This is a contract between an insured and insurer outlining coverage and responsibilities.
What is a policy?
This plan requires patients to choose a primary care provider and obtain referrals.
What is an HMO (Health Maintenance Organization)?
This federal program primarily serves individuals 65 and older.
What is Medicare?
This standardized form is used to submit provider claims to insurance companies.
What is the CMS-1500 form?
A fixed amount the patient pays for a service is called this.
What is a copayment?
A patient has a $500 deductible and has paid $300. They receive a $200 service. How much will insurance pay?
What is $0 (patient pays remaining deductible)?
This term refers to the amount paid periodically to maintain insurance coverage.
What is a premium?
This plan allows more flexibility in choosing providers but costs more.
What is a PPO (Preferred Provider Organization)?
This joint federal and state program provides coverage for low-income individuals.
What is Medicaid?
This code system is used to report diagnoses.
What is ICD-10-CM?
This is the percentage of costs the patient pays after the deductible is met.
What is coinsurance?
If a provider accepts assignment, what does this mean?
What is the provider agrees to accept the insurer’s allowed amount as full payment?
The portion the patient must pay before insurance begins to pay is called this.
What is a deductible?
This type of plan combines features of HMO and PPO.
What is a POS (Point of Service) plan?
This Medicare option includes private insurance plans approved by Medicare.
What is Medicare Part C (Medicare Advantage)?
This code system is used to report procedures and services.
What is CPT?
This term refers to the total amount a patient must pay out-of-pocket before insurance covers 100%.
What is out-of-pocket maximum?
A claim is denied due to lack of medical necessity. What is the most appropriate next step?
What is submit an appeal with supporting documentation?
This describes services not covered under a policy.
What are exclusions?
This type of coverage is purchased by an individual, not through an employer.

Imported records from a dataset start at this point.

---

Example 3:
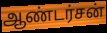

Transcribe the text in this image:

ஆண்டர்சன்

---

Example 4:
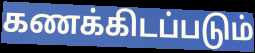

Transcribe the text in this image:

கணக்கிடப்படும்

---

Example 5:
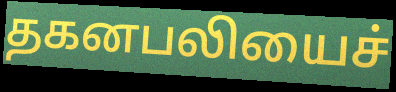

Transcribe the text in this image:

தகனபலியைச்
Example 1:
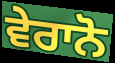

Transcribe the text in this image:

ਵੇਰਾਨੋ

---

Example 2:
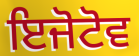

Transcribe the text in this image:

ਇਜੋਟੋਵ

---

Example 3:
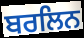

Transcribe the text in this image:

ਬਰਲਿਨ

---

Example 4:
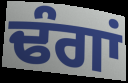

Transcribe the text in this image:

ਢੰਗਾਂ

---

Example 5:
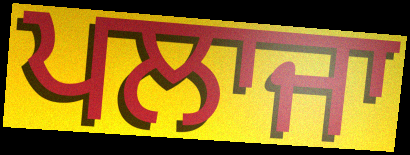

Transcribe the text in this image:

ਪਲਾਜਾ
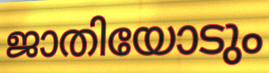
ജാതിയോടും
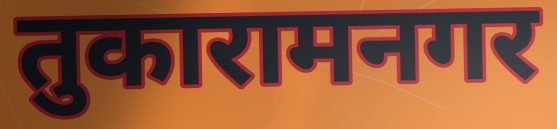
तुकारामनगर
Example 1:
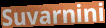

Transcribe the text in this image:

Suvarnini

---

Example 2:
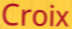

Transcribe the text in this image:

Croix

What is individual insurance?
This part of Medicare covers hospital stays.
What is Medicare Part A?
This process checks patient insurance eligibility and benefits before services.
What is verification of benefits?
This agreement allows patients to pay balances over time.
What is a payment plan?
A patient is seen out-of-network in a PPO plan. What is the likely financial impact?

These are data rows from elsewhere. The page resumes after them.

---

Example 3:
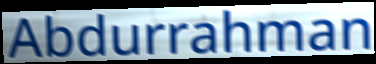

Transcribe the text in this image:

Abdurrahman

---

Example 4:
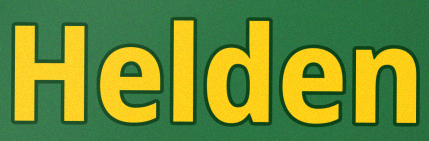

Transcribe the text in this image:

Helden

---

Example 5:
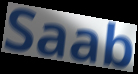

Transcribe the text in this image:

Saab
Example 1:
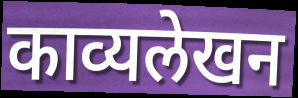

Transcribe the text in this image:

काव्यलेखन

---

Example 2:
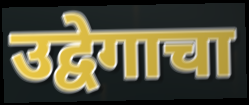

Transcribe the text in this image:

उद्वेगाचा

What is higher out-of-pocket costs and reduced coverage?
This term refers to the maximum amount an insurer will pay for a covered service.
What is the allowed amount (or maximum benefit)?

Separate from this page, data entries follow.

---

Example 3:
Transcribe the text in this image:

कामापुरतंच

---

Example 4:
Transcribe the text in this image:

This plan reimburses providers based on services rendered, often called fee-for-service.
What is an indemnity plan?
This part of Medicare covers outpatient services and physician visits.
What is Medicare Part B?
This document explains how a claim was processed and payment determined.
What is an Explanation of Benefits (EOB)?
This federal law requires providers to give patients cost estimates before services.
What is the No Surprises Act (Good Faith Estimate requirement)?
A claim is rejected due to incorrect patient information. What distinguishes rejection from denial?
What is a rejection occurs before processing and can be corrected/resubmitted, while a denial occurs after processing and requires appeal?